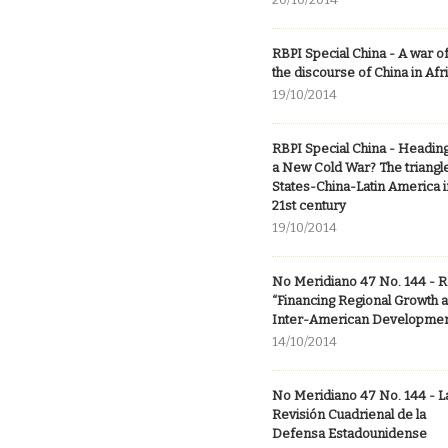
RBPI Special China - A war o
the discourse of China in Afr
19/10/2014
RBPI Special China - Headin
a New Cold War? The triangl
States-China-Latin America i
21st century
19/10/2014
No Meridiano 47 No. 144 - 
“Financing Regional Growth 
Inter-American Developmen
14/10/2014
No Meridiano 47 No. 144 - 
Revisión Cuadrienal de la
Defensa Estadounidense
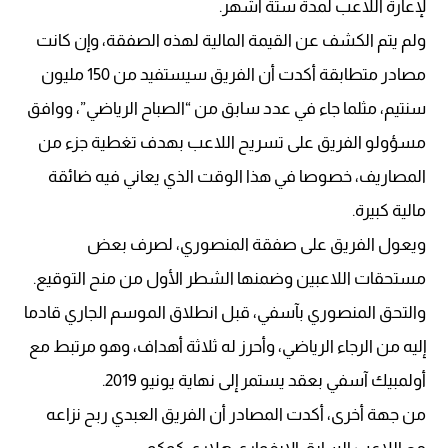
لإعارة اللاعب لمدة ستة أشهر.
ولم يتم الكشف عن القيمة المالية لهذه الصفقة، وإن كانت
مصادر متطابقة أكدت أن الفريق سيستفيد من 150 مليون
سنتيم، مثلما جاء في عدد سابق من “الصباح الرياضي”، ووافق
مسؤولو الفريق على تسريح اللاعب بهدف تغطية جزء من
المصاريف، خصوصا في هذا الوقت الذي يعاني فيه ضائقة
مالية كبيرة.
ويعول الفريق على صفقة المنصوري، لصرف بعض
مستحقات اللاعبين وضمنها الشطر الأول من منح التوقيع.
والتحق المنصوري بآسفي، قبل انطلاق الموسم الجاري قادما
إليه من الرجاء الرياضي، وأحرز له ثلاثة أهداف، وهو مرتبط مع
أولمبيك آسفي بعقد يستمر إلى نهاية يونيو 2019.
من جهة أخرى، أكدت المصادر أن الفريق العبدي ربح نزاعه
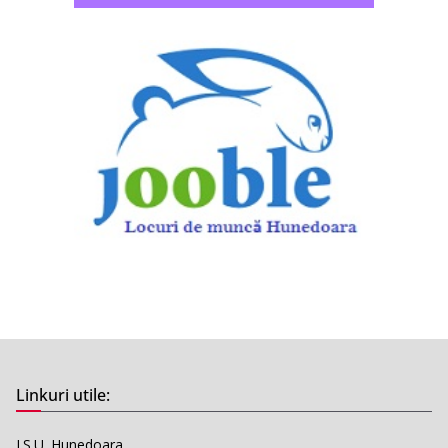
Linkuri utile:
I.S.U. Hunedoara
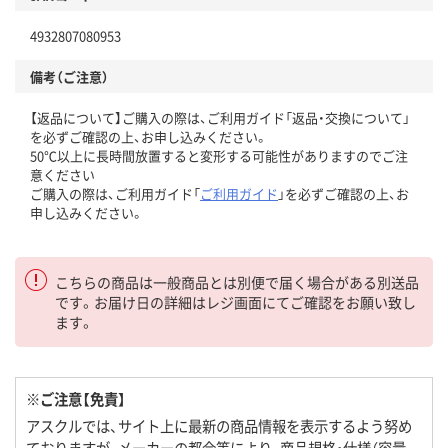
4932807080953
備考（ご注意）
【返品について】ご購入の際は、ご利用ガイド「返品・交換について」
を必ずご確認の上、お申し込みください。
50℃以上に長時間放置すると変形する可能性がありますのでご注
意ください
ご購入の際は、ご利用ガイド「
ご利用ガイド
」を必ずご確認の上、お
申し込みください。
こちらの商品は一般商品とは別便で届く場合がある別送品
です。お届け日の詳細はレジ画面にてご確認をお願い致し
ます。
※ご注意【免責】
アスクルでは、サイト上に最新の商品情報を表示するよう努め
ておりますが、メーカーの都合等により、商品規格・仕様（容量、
------------------------------------------------
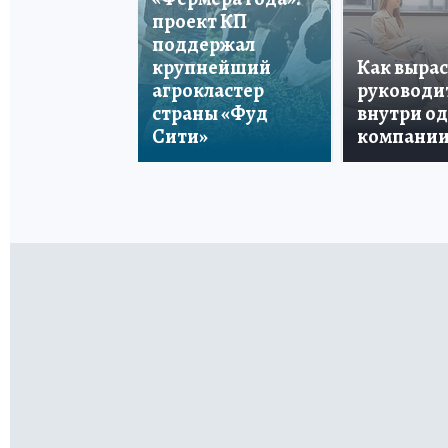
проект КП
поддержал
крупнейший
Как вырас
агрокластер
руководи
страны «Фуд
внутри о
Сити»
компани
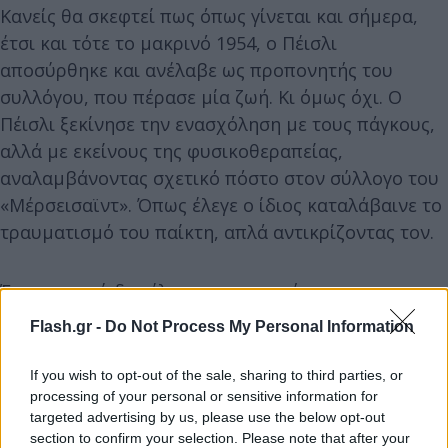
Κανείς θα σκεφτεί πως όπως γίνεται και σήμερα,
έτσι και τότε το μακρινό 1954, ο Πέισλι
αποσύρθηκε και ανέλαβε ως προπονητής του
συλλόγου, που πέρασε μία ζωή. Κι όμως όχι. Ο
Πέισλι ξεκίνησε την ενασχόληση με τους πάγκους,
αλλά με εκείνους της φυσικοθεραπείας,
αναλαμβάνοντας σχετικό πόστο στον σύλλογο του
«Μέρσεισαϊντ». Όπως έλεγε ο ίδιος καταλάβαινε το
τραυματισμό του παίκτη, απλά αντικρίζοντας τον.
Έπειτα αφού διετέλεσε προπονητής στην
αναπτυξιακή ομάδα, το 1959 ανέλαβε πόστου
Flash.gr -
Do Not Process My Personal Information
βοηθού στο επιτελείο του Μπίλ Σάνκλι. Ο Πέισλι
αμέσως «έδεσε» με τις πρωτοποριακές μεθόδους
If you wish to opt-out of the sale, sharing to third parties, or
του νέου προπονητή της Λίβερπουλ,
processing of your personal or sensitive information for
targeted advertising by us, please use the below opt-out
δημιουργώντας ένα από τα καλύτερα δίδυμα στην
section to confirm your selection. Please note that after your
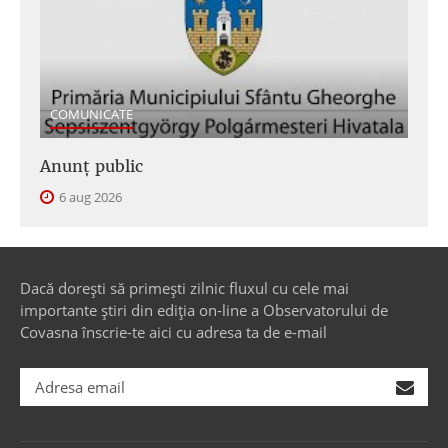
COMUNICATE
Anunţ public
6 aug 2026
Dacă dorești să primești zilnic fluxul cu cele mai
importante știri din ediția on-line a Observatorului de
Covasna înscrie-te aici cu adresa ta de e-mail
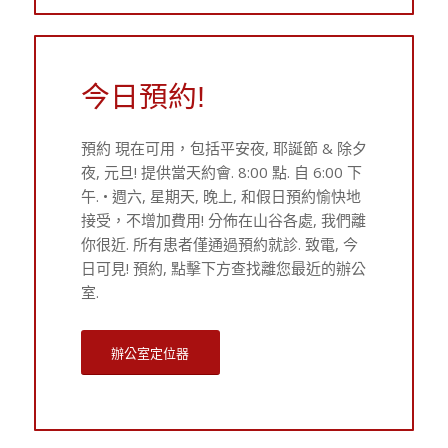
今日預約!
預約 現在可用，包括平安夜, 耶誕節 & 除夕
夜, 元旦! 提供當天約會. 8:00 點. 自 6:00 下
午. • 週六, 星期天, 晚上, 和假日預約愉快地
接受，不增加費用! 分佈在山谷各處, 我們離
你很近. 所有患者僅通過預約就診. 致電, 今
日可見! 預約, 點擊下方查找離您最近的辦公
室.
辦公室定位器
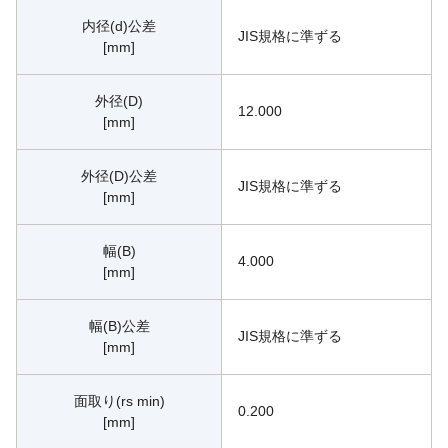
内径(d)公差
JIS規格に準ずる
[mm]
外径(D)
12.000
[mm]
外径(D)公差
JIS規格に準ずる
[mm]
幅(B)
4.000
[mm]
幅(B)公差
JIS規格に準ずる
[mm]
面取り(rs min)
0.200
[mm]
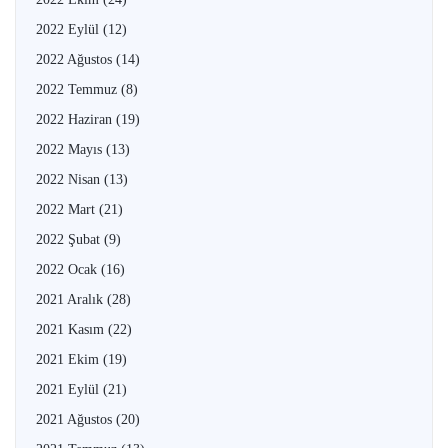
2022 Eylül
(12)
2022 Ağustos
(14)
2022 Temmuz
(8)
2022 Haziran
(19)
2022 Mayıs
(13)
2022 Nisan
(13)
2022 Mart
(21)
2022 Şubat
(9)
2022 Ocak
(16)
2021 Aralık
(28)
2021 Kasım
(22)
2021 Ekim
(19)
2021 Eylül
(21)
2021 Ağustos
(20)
------------------------------------------------
Exercise directions
Reproduce every line in the records above that contains the word "الفريق".

Answer box
مصادر متطابقة أكدت أن الفريق سيستفيد من 150 مليون
مسؤولو الفريق على تسريح اللاعب بهدف تغطية جزء من
ويعول الفريق على صفقة المنصوري، لصرف بعض
من جهة أخرى، أكدت المصادر أن الفريق العبدي ربح نزاعه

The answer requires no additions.